Losman led the Las Vegas Locomotives to the UFL championship (Photo by Mark J. Rebilas, U.S. Presswire).
Former NFL First Rounder Signs with Oakland Raiders After Winning UFL Title
Oakland, Calif. (Saturday, December 26, 2009) – What defines a success story is left to the eye of the beholder, whether it’s a personal belief of achievement or accomplishment of an individual feat. Quarterback J.P. Losman, who signed with the Oakland Raiders earlier this month after leading the Las Vegas Locomotives to the inaugural United Football League championship, is one success story that will quickly be placed under the microscope of any beholder’s eye, much like the league he represented this past fall.
When the UFL launched earlier this year, many critics jumped at the opportunity to spit their negativity and criticism at why the league would fail, rather than voice their optimism in how great it is to have a viable supplement to the National Football League. Behind a solid executive crew, the UFL focused on its product and closed the door on the skepticism to provide a fantastic extension of the game of football to those who can view the sports world with a positive frame of mind. More importantly, the UFL provided a platform for a former NFL first round draft pick like Losman to get a second shot at lacing up his boots on Sundays once again.
After a standout career at Tulane University, Losman was taken 22nd overall by the Buffalo Bills in the 2004 NFL Draft, symbolizing the intent of Buffalo brass to make him their signal caller of the future. He was the fourth quarterback taken in one of the best quarterback classes in league history, behind Eli Manning, Phillip Rivers and Ben Roethlisberger. After a freak accident in training camp that cost him most of his rookie campaign was followed by a shaky start to his sophomore season, Losman fought his way to the top of the depth chart prior to the start of his third year in the league. He started all 16 games for the Bills that season, setting a new franchise record with a 62.5 completion percentage.

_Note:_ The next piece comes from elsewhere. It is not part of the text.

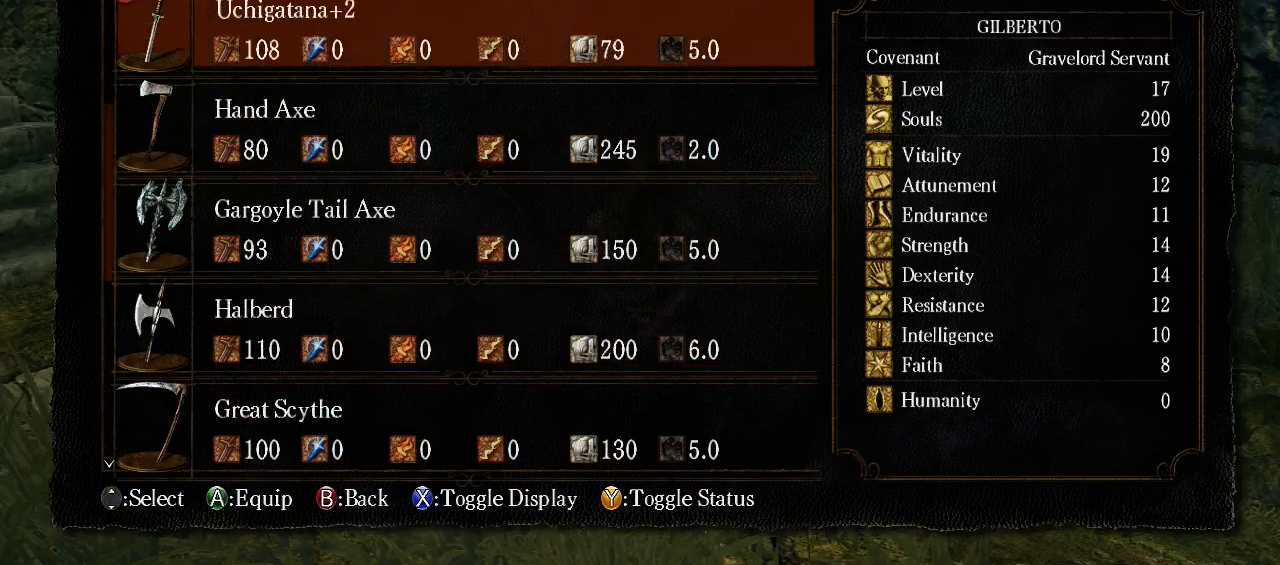
{"buttons": [], "left_stick": "center", "right_stick": "center", "events": []}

In the 2007 NFL Draft, Buffalo selected Stanford quarterback Trent Edwards in the third round but insisted Losman was still their guy. The Venice native remained under center when the Bills kicked off the season, but a late hit to his knee in a third week contest against the New England Patriots would eventually lead to Edwards taking over in Buffalo. After spending most of the following year on the sidelines behind Edwards, Losman appeared to be at the end of chasing an NFL dream until the UFL presented him with a second shot.

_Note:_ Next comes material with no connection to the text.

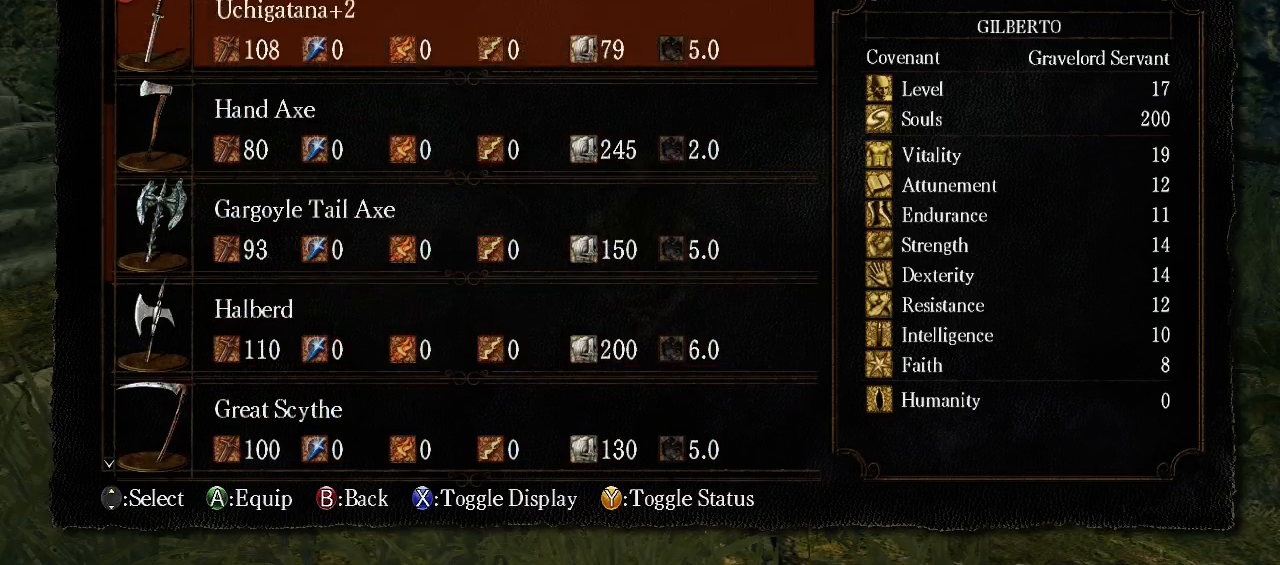
{"buttons": [], "left_stick": "center", "right_stick": "center", "events": []}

Under the tutelage of Locomotive head coach and former NFL shot caller Jim Fassel, Losman threw for 1386 yards and nine touchdowns with only two interceptions in the six-game premiere season of the UFL. Fassel worked diligently with Losman throughout the year on his mechanics, mindset and ability to read the field, something that has paid major dividends to his development as a quarterback.
"J.P. is a solid guy and talented quarterback," Fassel recently said in an interview with NFL Fanhouse regarding Losman’s return to the NFL. "He is certainly battle-tested. Most of all, though, I'm very impressed with his work ethic, desire to be good and (the hard) work at his trade to be better."
While those same critics mentioned earlier will now jump back into the conversation to spray their unneeded negativity when it comes to whether or not Losman getting a back-up role equates to a success story for the UFL, it is unquestionably proof of success for the UFL. Losman was a quarterback left for dead by the NFL, and the UFL gave him an opportunity to grow under a former NFL head coach and show that he still knows how to play the game. While he may be a back-up today, he will likely get another opportunity to start once again. Before the UFL came along, players such as Losman would never have that chance.
Those with a negative mindset will likely never see the UFL in a positive mindset, and quite frankly, those of us who hope to see the UFL continue its growth don’t hear them anyway. Success is defined in the eye of the beholder, and it’s hard to see something as successful when you look at it with your eyes closed.